I could barely get up the steps to our bedroom. I couldn’t undress myself or put on my pajamas. I am deposited into the bed like one of our children and spend the night terrified. Through fitful sleep, I wake to discover that I can’t move my legs. I have to pee and I can’t sit up. I scream as he lifts me. The rock is sitting on my bedside table. My husband gets the kids to school and when he returns I call the ambulance and ask them to come without sirens. I scream and see colors and lights as they carry me out. My stay at the hospital is a drug-induced haze. The pain cordoned off by oxy, and I start to be able to move my toes, and my legs, use a walked and I’m allowed to leave when I can walk up a step. I attend my son’s kindergarten graduation in a haze, my walker in tow.
Recovery is slow. Months of being unable to sit up. I don’t have an explanation for what happened. Not really. You fell. I fall again walking up steps, tip over while standing and I’m so frequent to urgent care that they ask if I’m addicted to pain meds. I cry. I hate oxy. I have nursed the prescription from the hospital for almost two years and have a half a pill left for when I really need it. If I take it I am sick after. Urgent Care tells me that can’t keep giving me Toradol. They are worried for my body.
I sit in the driveway crying. I have to figure this out. My friend helps me find a doctor. Dr. Johnson understands that I have not had a primary care doctor since I was a kid and spend a couple of hours on intake. We discuss my anxiety, my injuries, and the mystery. She asks me if I have any body tricks. I show her a little, but she doesn’t want me to get hurt putting my feet behind my head or making my shoulders go all the way around. She sends me to genetics. They confirm that I have hypermobile Ehlers-Danlos syndrome (hEDS) and it all makes sense. All of it.
At physical therapy, I keep looking at the pool and ask if I can work on strengthening in the water. I am so afraid of falling. I use an assistive seat to get in the pool and I’m so afraid of getting hurt, but over the course of weeks, months, and now years, I get stronger. I have a recliner put in my office so that I can rest during the day and work from a laptop. I blast myself with Vitamin C.
I get a little doggie to keep my company when I have a flare-up. He is on a constant feedback loop of joy and positivity. I start taking Gabapentin and get a tens unit. I start to notice that my heart needs mending, too. Turns out if you separate from your body, you also don’t deal with your mental health. I am diagnosed with PTSD. I start to heal my relationship with my history and my body.
What once felt impossible starts to open up. I start to understand myself differently. I am not a hypochondriac. My DNA makes too much collagen. My body is too flexible. I am not a hypochondriac. I am a zebra.

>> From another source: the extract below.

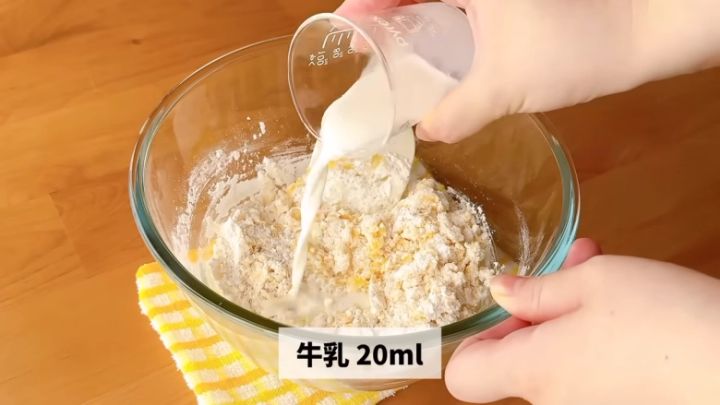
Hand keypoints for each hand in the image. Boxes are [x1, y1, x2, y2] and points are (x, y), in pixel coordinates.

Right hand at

I now tend to myself, mother myself. Check-in with your body. Breathe in with your eyes closed. Do you need to recline? Are you tired? Drink water. Don’t forget your meds. Get enough sleep. Swim. Remove alcohol entirely. Eat against inflammation. Swim. Check in with your body. Rest in order to go, go, go! Manage your time to show up for work, for bands, for family, for rest. Budget time for rest. Swim. Swim. Waterproof headphones. Dance in the water to the music. Free! Listen to your body. Rest. Forgive what you did not know. Be flexible.